Ce "dépassement" se produit quand la pression humaine dépasse les capacités de régénération des écosystèmes naturels. Selon l'ONG, il ne cesse de se creuser depuis 50 ans: 29 décembre en 1970, 4 novembre en 1980, 11 octobre en 1990, 23 septembre en 2000, 7 août en 2010.

Le "Overshoot Day", selon son nom anglais, a pour but d'illustrer la consommation toujours plus rapide d'une population humaine en expansion. Pour le dire de façon imagée, il faudrait cette année 1,6 Terre pour subvenir aux besoins de la population mondiale de façon durable.

Sa date est calculée en croisant l'empreinte écologique des activités humaines (surfaces terrestre et maritime nécessaires pour produire les ressources consommées et pour absorber les déchets de la population) et la "biocapacité" de la Terre (capacité des écosystèmes à se régénérer et à absorber les déchets produits par l'Homme, notamment la séquestration du CO2).

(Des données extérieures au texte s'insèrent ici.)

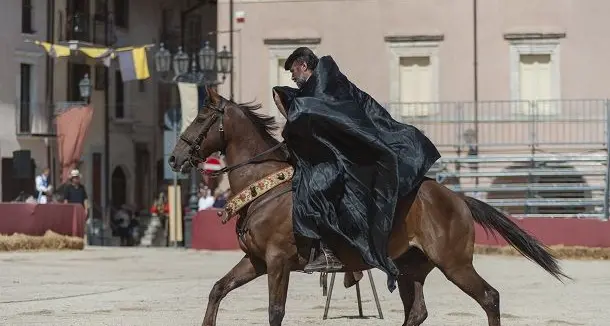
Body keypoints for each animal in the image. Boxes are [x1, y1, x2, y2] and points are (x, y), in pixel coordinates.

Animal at [166, 87, 564, 326]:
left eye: (201, 118)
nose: (174, 157)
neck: (262, 188)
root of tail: (456, 197)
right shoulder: (257, 261)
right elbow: (218, 289)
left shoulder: (277, 262)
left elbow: (275, 312)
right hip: (410, 269)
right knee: (418, 311)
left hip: (455, 264)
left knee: (489, 298)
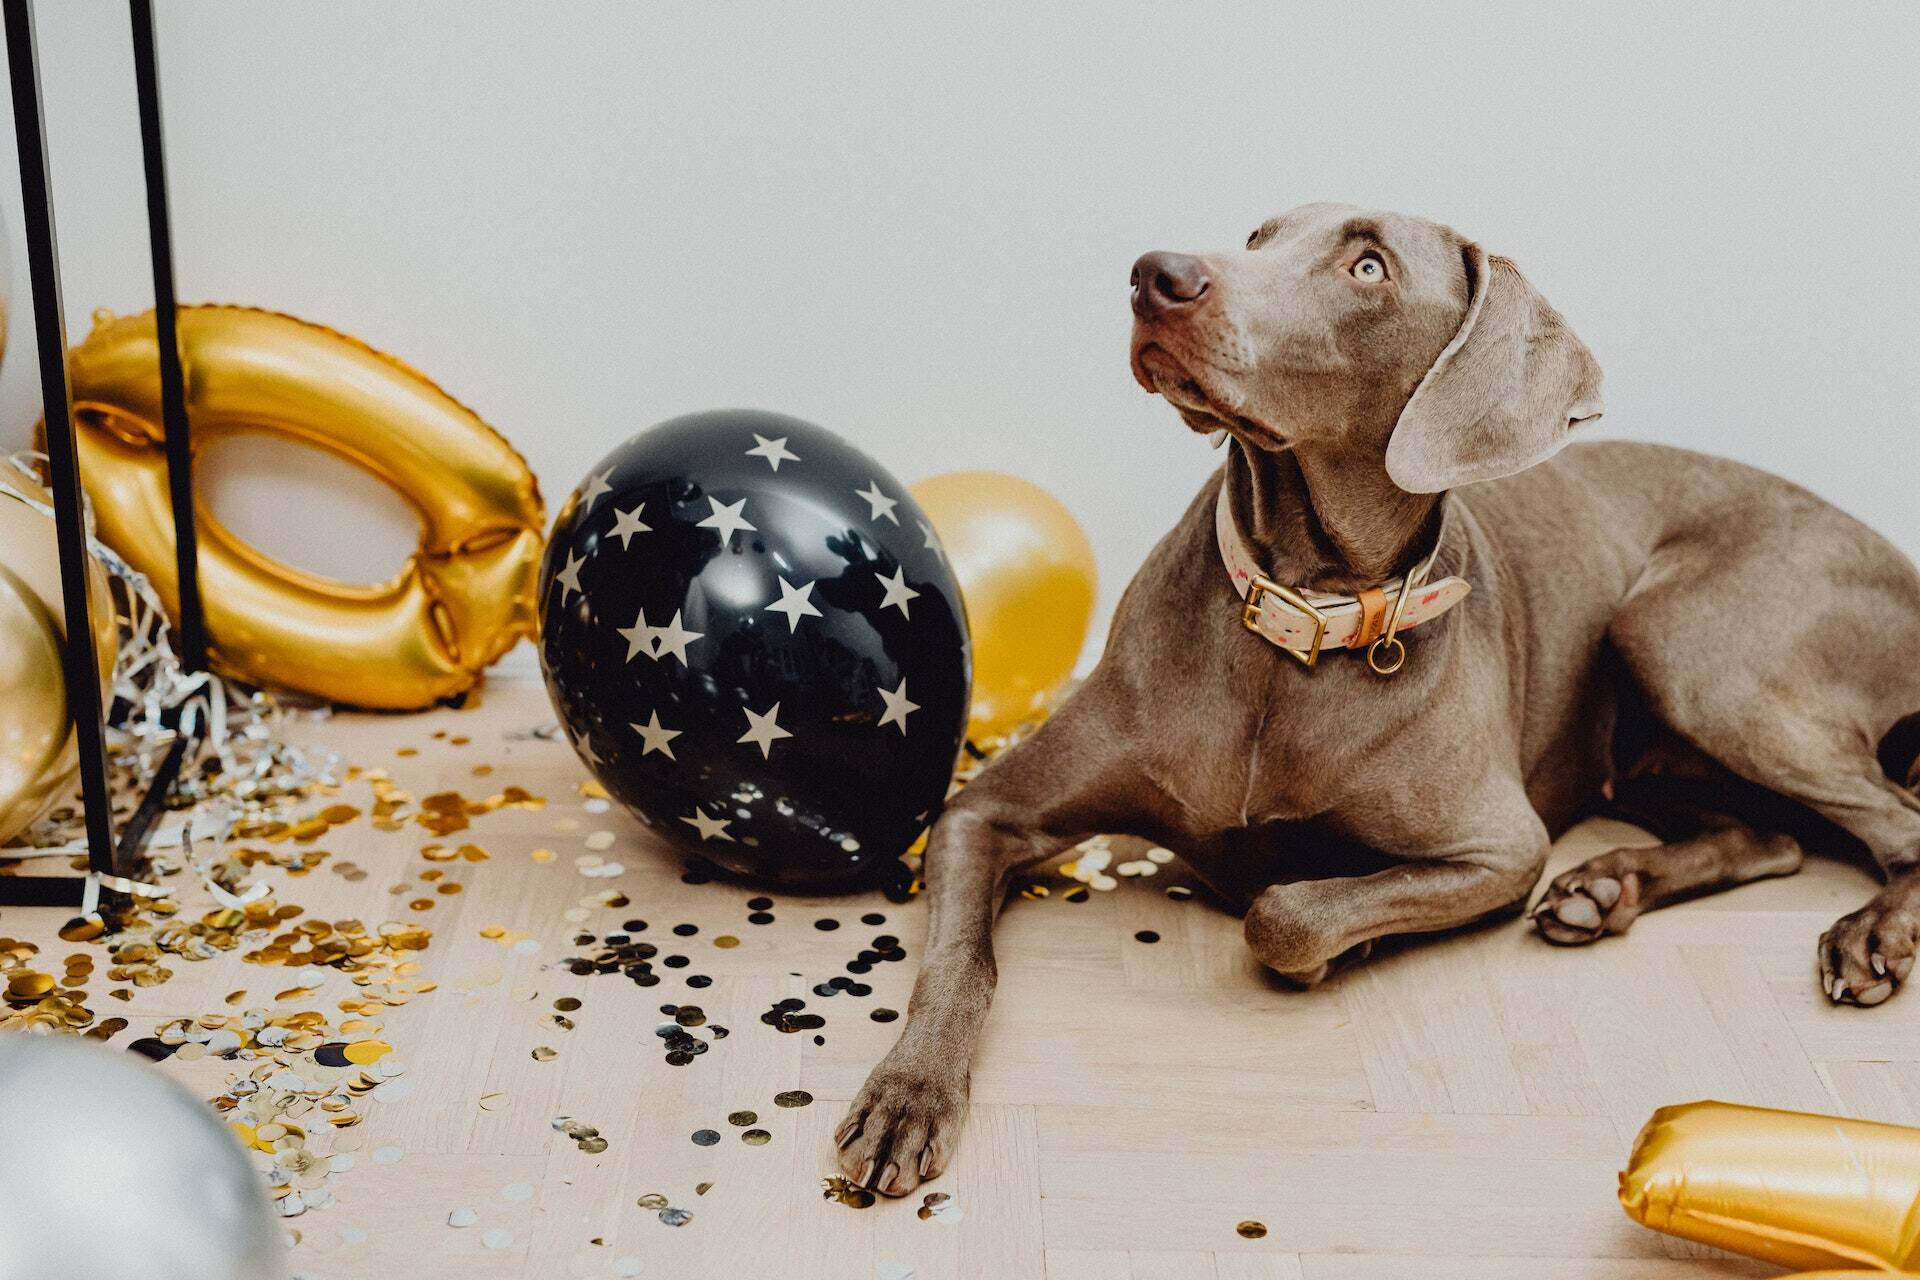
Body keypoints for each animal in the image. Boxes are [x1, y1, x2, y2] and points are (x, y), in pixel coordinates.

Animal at [833, 202, 1920, 1205]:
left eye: (1368, 267)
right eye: (1259, 236)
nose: (1154, 274)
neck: (1297, 617)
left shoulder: (1500, 847)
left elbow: (1285, 913)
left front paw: (1317, 931)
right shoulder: (983, 813)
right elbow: (958, 963)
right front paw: (905, 1097)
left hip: (1680, 638)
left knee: (1894, 823)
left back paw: (1867, 937)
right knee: (1770, 837)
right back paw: (1607, 886)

Réduire les émissions de gaz à effet de serre

Les comportements que le "jour du dépassement" met en cause et leurs conséquences sont largement documentés par les scientifiques, et les derniers rapports des experts de l'ONU identifient clairement les directions à suivre: réduction des émissions de gaz à effet de serre, sortie des énergies fossiles, changement drastique du modèle de production agro-alimentaire...

Car pour tenir les objectifs de l'accord de Paris de 2015 et maintenir l'élévation globale de la température "nettement en dessous de 2°C par rapport aux niveaux préindustriels, et si possible à 1,5°C, les émissions de gaz à effet de serre devraient baisser de 7,6% annuellement", selon l'ONU.

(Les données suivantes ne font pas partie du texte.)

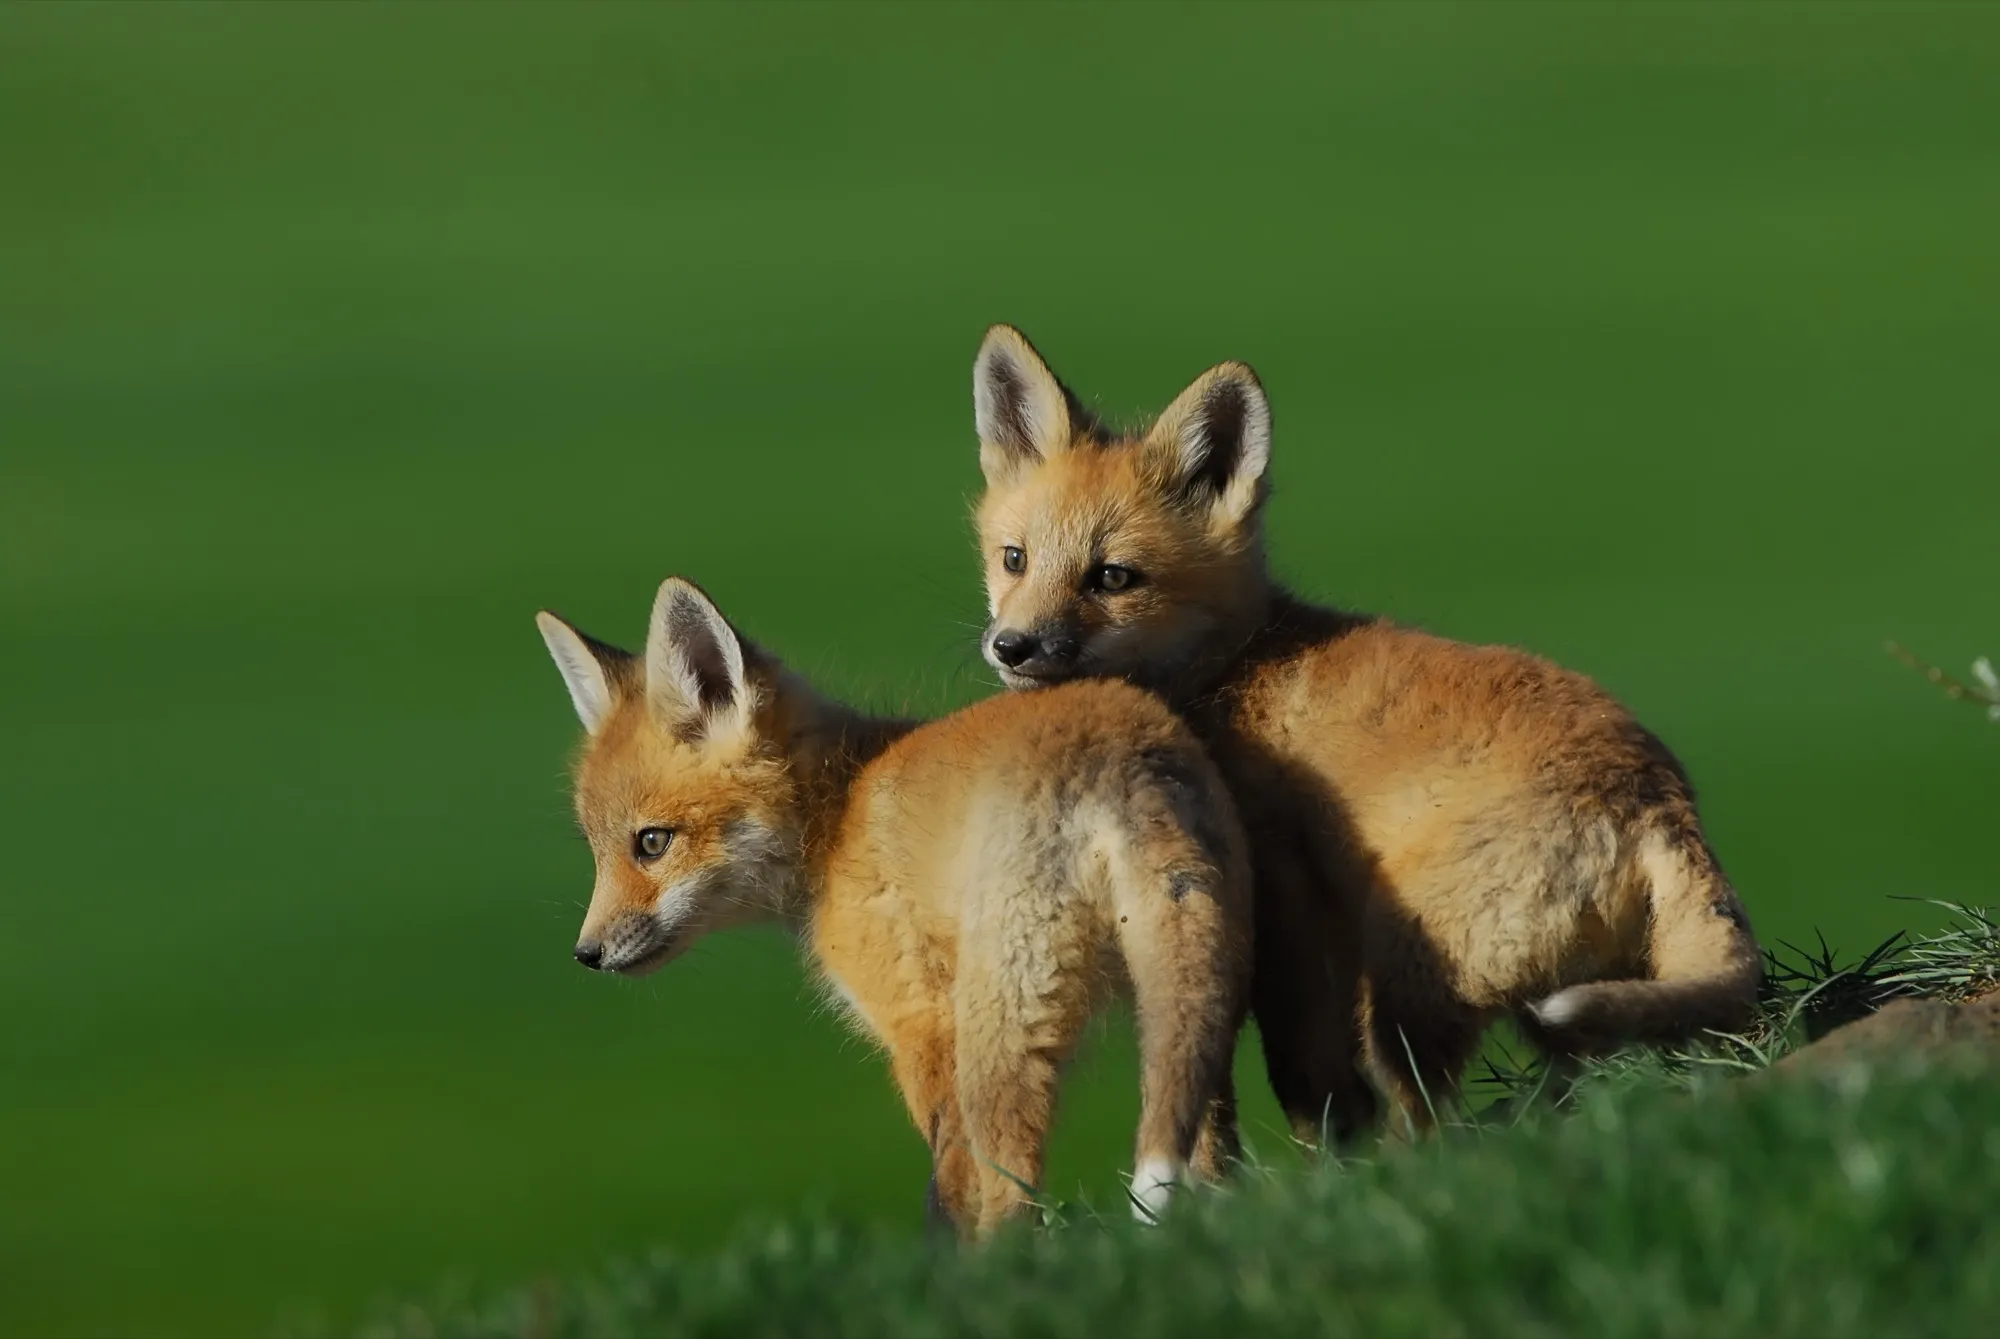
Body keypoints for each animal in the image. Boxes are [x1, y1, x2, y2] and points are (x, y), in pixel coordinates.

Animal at [535, 575, 1253, 1237]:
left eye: (652, 843)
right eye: (598, 850)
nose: (586, 953)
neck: (837, 816)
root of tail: (1116, 758)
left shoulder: (921, 1025)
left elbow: (948, 1194)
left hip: (1001, 1034)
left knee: (1013, 1197)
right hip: (1190, 986)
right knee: (1210, 1153)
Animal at [966, 324, 1764, 1140]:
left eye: (1113, 577)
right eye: (1015, 559)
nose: (1011, 647)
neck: (1240, 666)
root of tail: (1661, 801)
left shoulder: (1287, 899)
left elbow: (1306, 1078)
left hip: (1407, 979)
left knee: (1431, 1120)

Un changement systémique nécessaire

Or, selon une étude publiée début août par la revue Nature Climate Change, la chute sans précédent des émissions de gaz à effet de serre (entre 8 et 10%) pendant les périodes de confinement ne servira à "rien" pour ralentir le réchauffement climatique, en l'absence d'un changement systémique en matière d'énergie et d'alimentation.

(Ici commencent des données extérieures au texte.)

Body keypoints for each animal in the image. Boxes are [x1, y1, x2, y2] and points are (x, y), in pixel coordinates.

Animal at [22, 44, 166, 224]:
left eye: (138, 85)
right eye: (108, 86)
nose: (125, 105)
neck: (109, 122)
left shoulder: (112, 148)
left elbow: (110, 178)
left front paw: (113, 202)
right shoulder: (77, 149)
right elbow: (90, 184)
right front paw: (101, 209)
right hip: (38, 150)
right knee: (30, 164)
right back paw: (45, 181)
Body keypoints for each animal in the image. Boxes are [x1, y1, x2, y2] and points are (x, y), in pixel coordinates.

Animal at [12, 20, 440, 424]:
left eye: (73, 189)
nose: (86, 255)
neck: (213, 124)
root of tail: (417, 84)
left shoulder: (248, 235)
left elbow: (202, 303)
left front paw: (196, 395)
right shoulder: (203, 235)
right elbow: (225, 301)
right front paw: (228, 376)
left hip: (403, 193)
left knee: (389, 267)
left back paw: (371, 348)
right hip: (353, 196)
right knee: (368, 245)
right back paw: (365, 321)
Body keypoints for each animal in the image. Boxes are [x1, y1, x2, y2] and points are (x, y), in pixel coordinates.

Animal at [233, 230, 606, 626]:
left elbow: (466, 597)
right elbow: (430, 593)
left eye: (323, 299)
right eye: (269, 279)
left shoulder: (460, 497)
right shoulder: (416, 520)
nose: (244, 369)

Global Footprint Network insiste sur ce point, notamment via la campagne #movethedate (faire reculer la date), assurant que réduire de 50% les émissions de CO2 issues de la combustion d'énergies fossiles permettrait de repousser le dépassement de plus de 90 jours.

Marco Lambertini directeur général du WWF, partenaire de l'événement depuis 2007, veut espérer qu'après le Covid, et les réflexions qu'il a déclenché sur les modèles de société, les humains sauront "tirer des leçons de ce que cette pandémie a mis en lumière: la relation non-soutenable, de gaspillage et destructrice que nous entretenons avec la nature, la planète".